Your goal:
Retype the following data exactly, but leave its pictures out.

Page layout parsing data

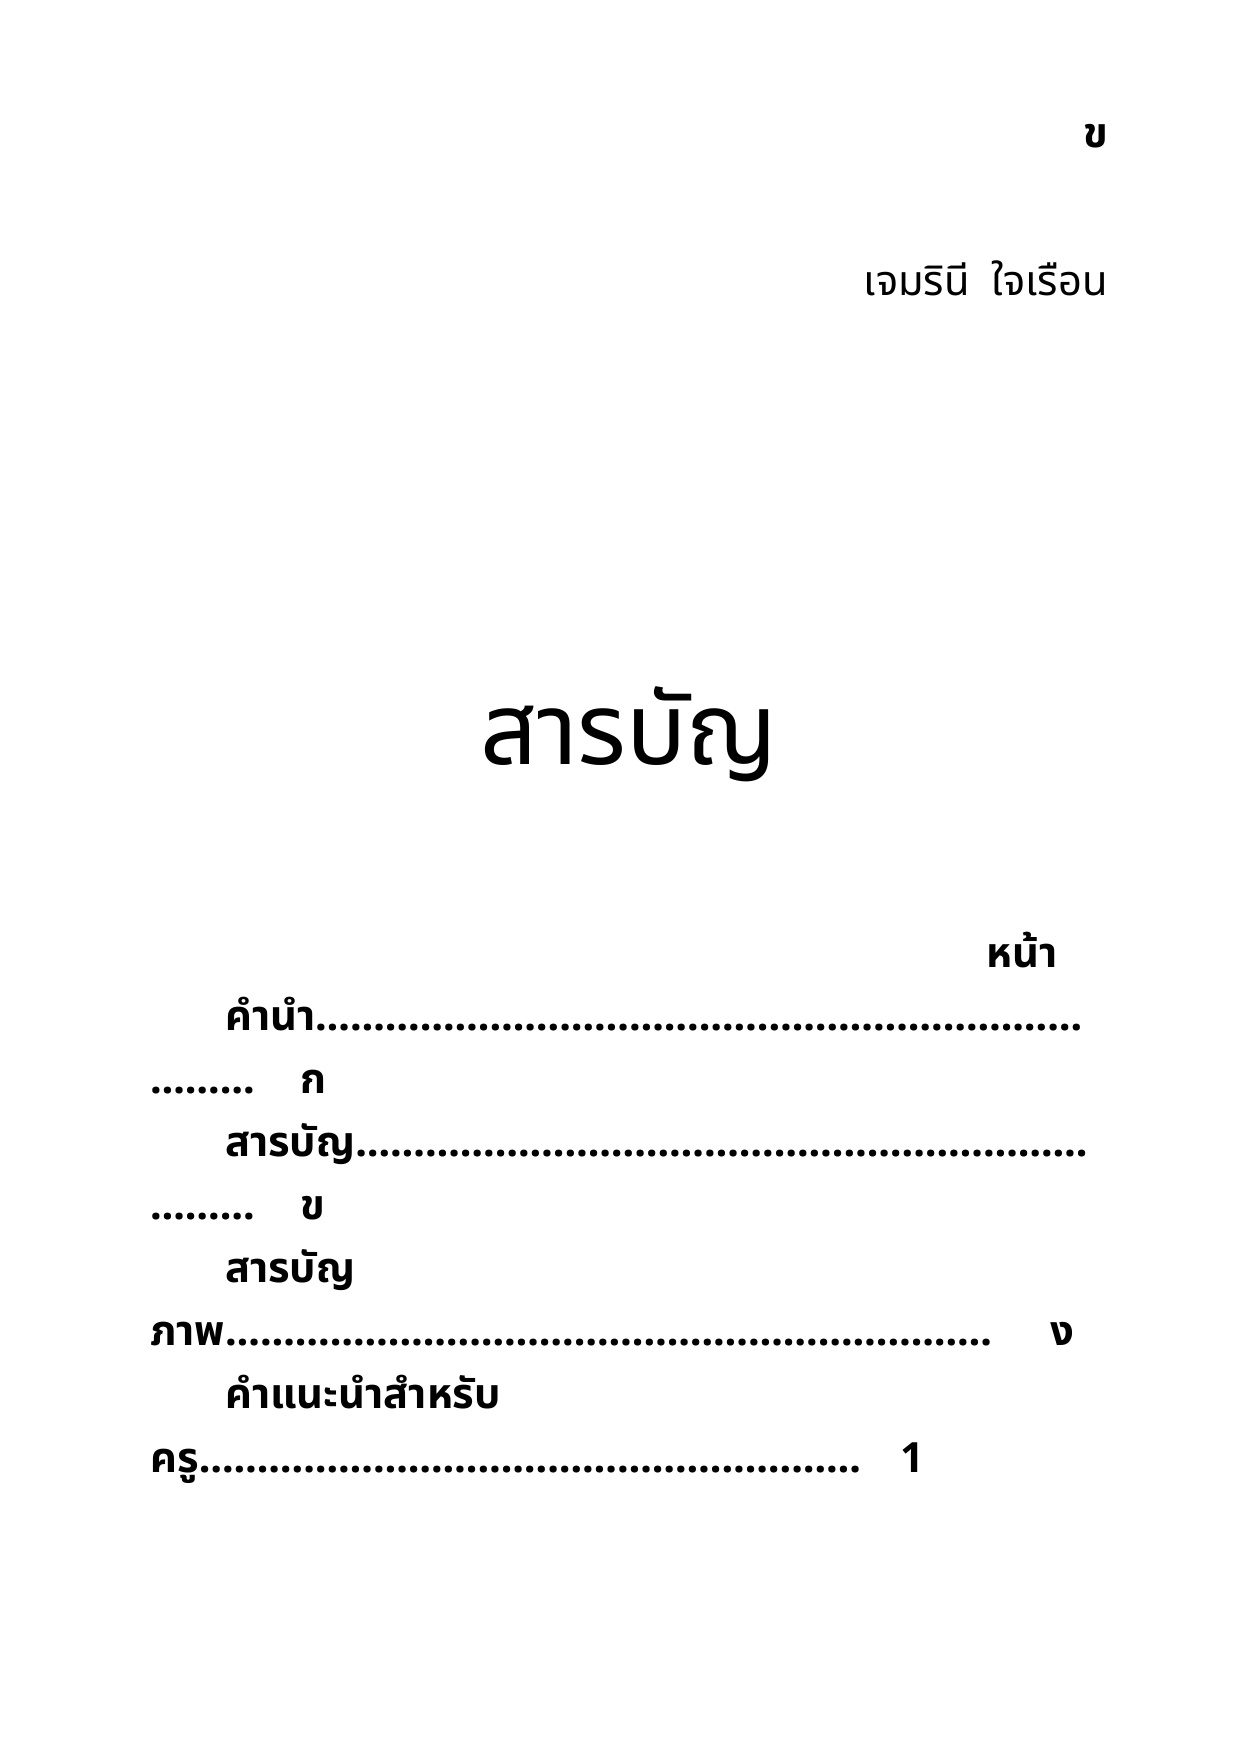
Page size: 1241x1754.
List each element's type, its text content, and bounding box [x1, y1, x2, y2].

text หน้า [150, 923, 1107, 986]
text สารบัญ [150, 658, 1107, 809]
text เจมรินี ใจเรือน [150, 251, 1107, 314]
text สารบัญภาพ………………………………………………………… ง [150, 1238, 1107, 1364]
text คำนำ………………………………………………………………… ก [150, 986, 1107, 1112]
text คำแนะนำสำหรับครู………………………………………………… 1 [150, 1364, 1107, 1491]
text สารบัญ……………………………………………………………… ข [150, 1112, 1107, 1238]
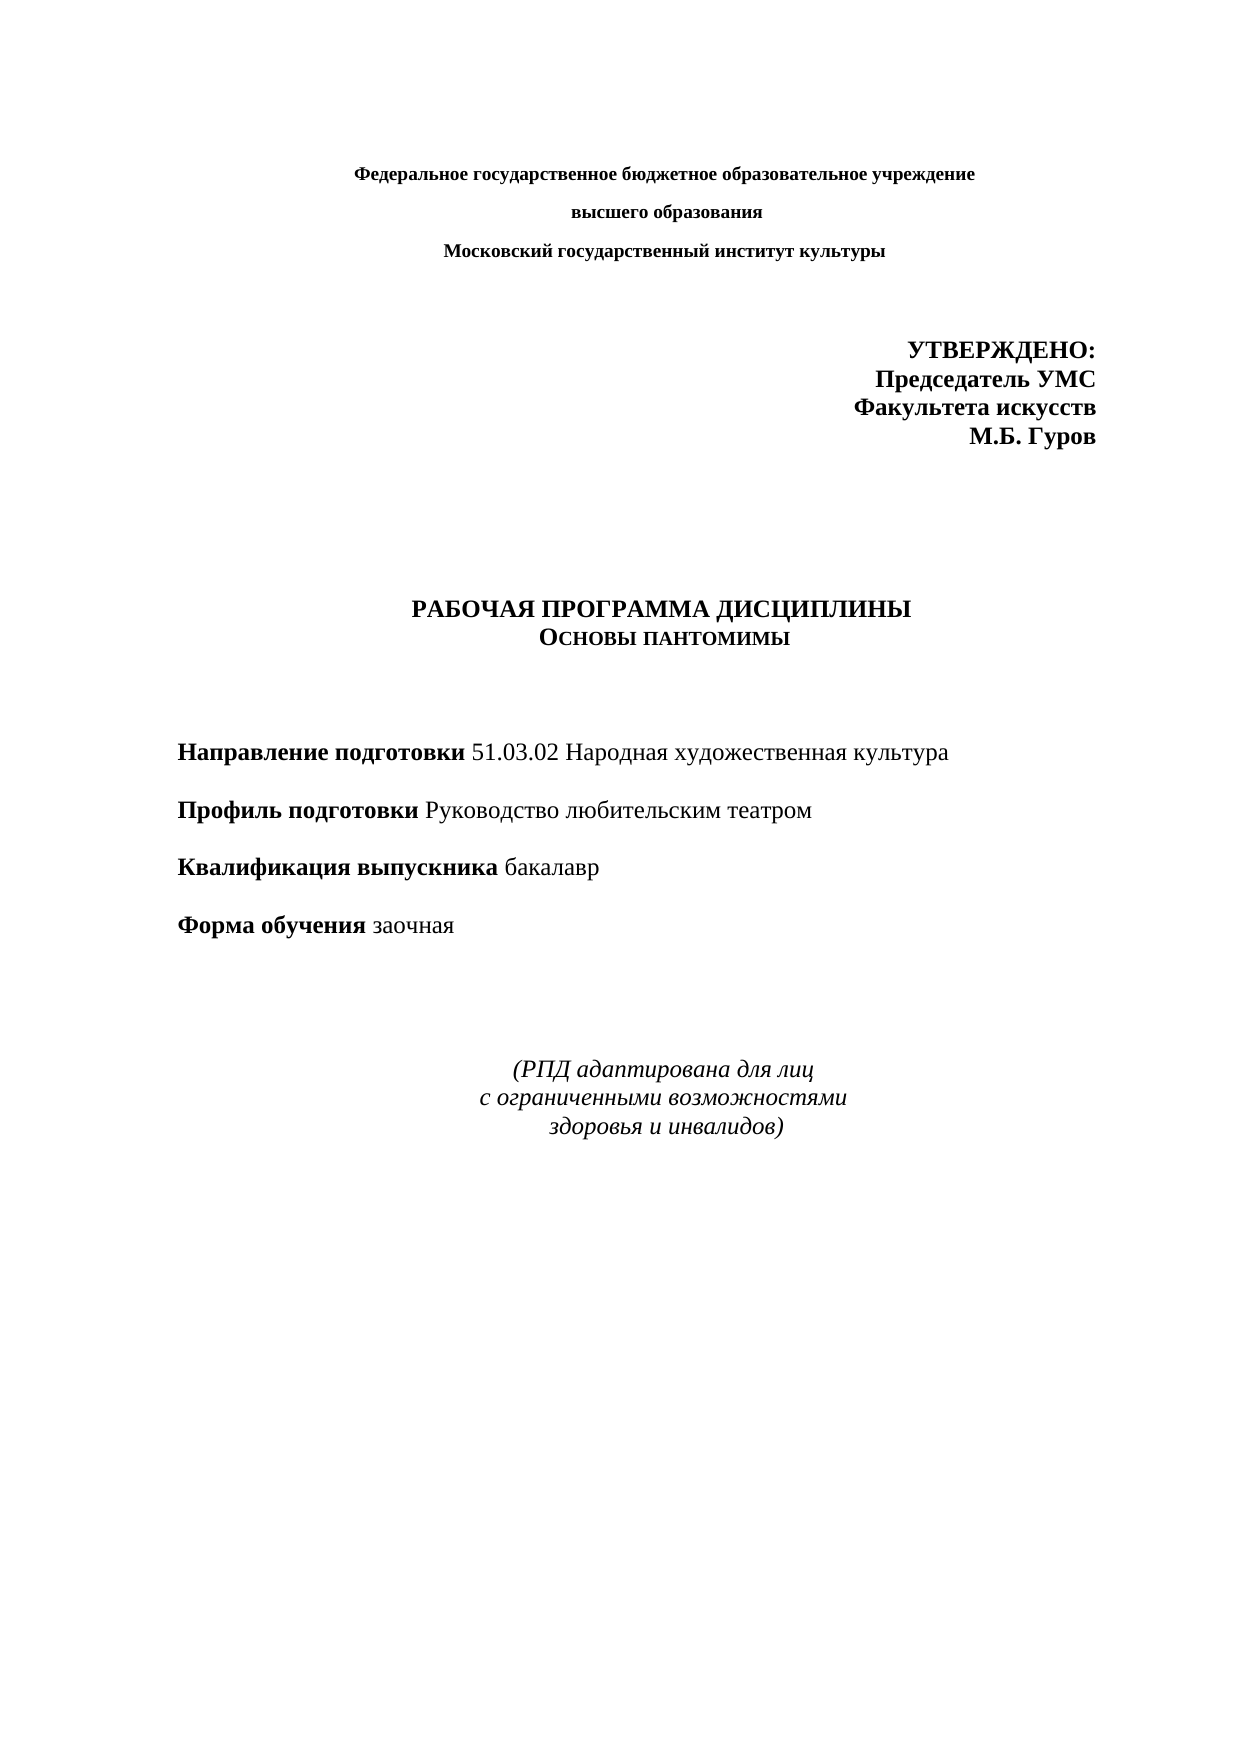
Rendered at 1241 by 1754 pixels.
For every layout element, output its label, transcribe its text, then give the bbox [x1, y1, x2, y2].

text Профиль подготовки Руководство любительским театром [177, 795, 1152, 824]
text здоровья и инвалидов) [177, 1111, 1152, 1140]
text с ограниченными возможностями [177, 1082, 1152, 1111]
text (РПД адаптирована для лиц [177, 1054, 1152, 1082]
table_header УТВЕРЖДЕНО: Председатель УМС Факультета искусств М.Б. Гуров [665, 335, 1107, 450]
text высшего образования [177, 201, 1152, 239]
text Направление подготовки 51.03.02 Народная художественная культура [177, 737, 1152, 766]
text Московский государственный институт культуры [177, 239, 1152, 277]
text Квалификация выпускника бакалавр [177, 852, 1152, 881]
text Форма обучения заочная [177, 910, 1152, 939]
text РАБОЧАЯ ПРОГРАММА ДИСЦИПЛИНЫ Основы пантомимы [177, 594, 1152, 651]
text Федеральное государственное бюджетное образовательное учреждение [177, 162, 1152, 201]
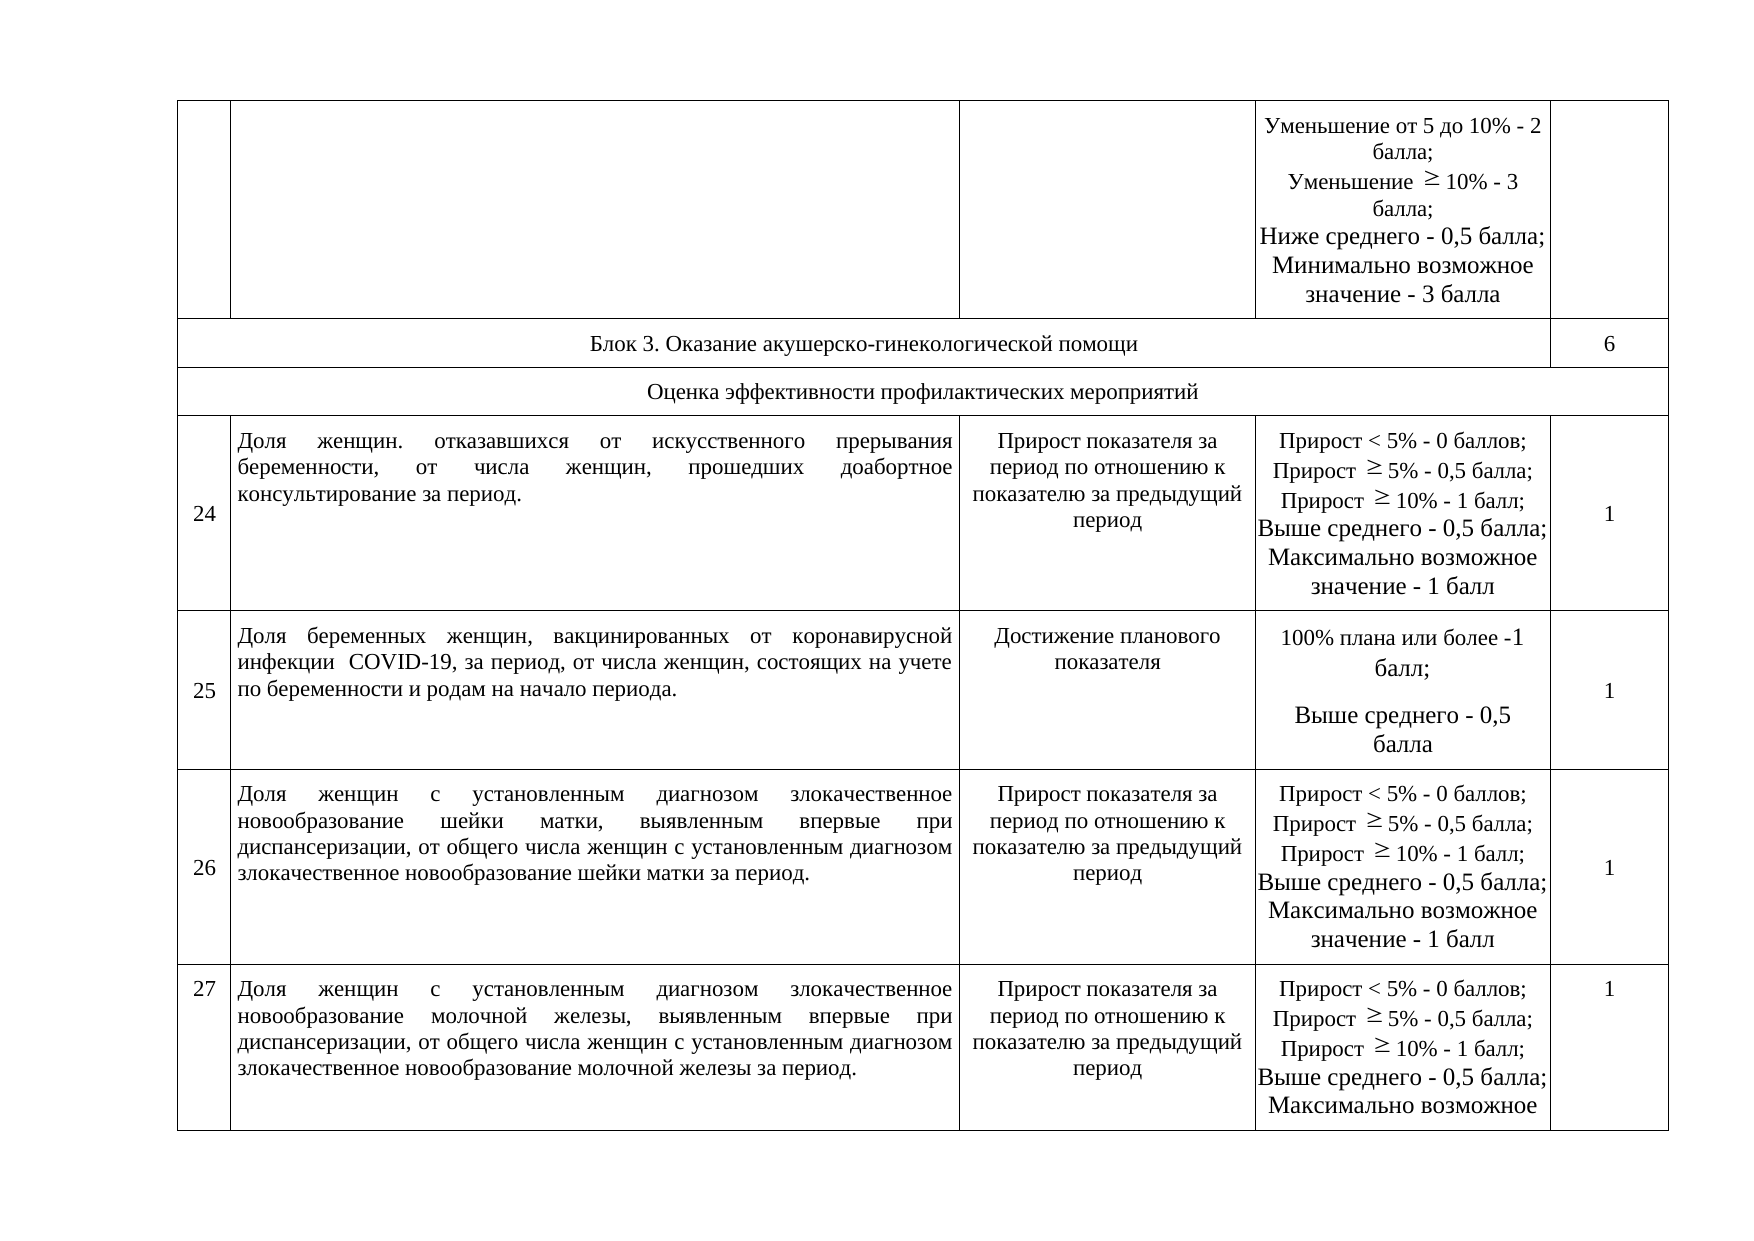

Answer to this problem:
Page size: 1241x1754.
List each element's type, its text content, and bounding box [x1, y1, x2, y2].

text หน้า [150, 923, 1107, 986]
text สารบัญ [150, 658, 1107, 809]
text เจมรินี ใจเรือน [150, 251, 1107, 314]
text สารบัญภาพ………………………………………………………… ง [150, 1238, 1107, 1364]
text คำนำ………………………………………………………………… ก [150, 986, 1107, 1112]
text คำแนะนำสำหรับครู………………………………………………… 1 [150, 1364, 1107, 1491]
text สารบัญ……………………………………………………………… ข [150, 1112, 1107, 1238]
Rendered at 1241 by 1754 pixels.
For every layout element, output its label, transcribe its text, then give the bbox [x1, y1, x2, y2].

text Профиль подготовки Руководство любительским театром [177, 795, 1152, 824]
text здоровья и инвалидов) [177, 1111, 1152, 1140]
text с ограниченными возможностями [177, 1082, 1152, 1111]
text (РПД адаптирована для лиц [177, 1054, 1152, 1082]
table_header УТВЕРЖДЕНО: Председатель УМС Факультета искусств М.Б. Гуров [665, 335, 1107, 450]
text высшего образования [177, 201, 1152, 239]
text Направление подготовки 51.03.02 Народная художественная культура [177, 737, 1152, 766]
text Московский государственный институт культуры [177, 239, 1152, 277]
text Квалификация выпускника бакалавр [177, 852, 1152, 881]
text Форма обучения заочная [177, 910, 1152, 939]
text РАБОЧАЯ ПРОГРАММА ДИСЦИПЛИНЫ Основы пантомимы [177, 594, 1152, 651]
text Федеральное государственное бюджетное образовательное учреждение [177, 162, 1152, 201]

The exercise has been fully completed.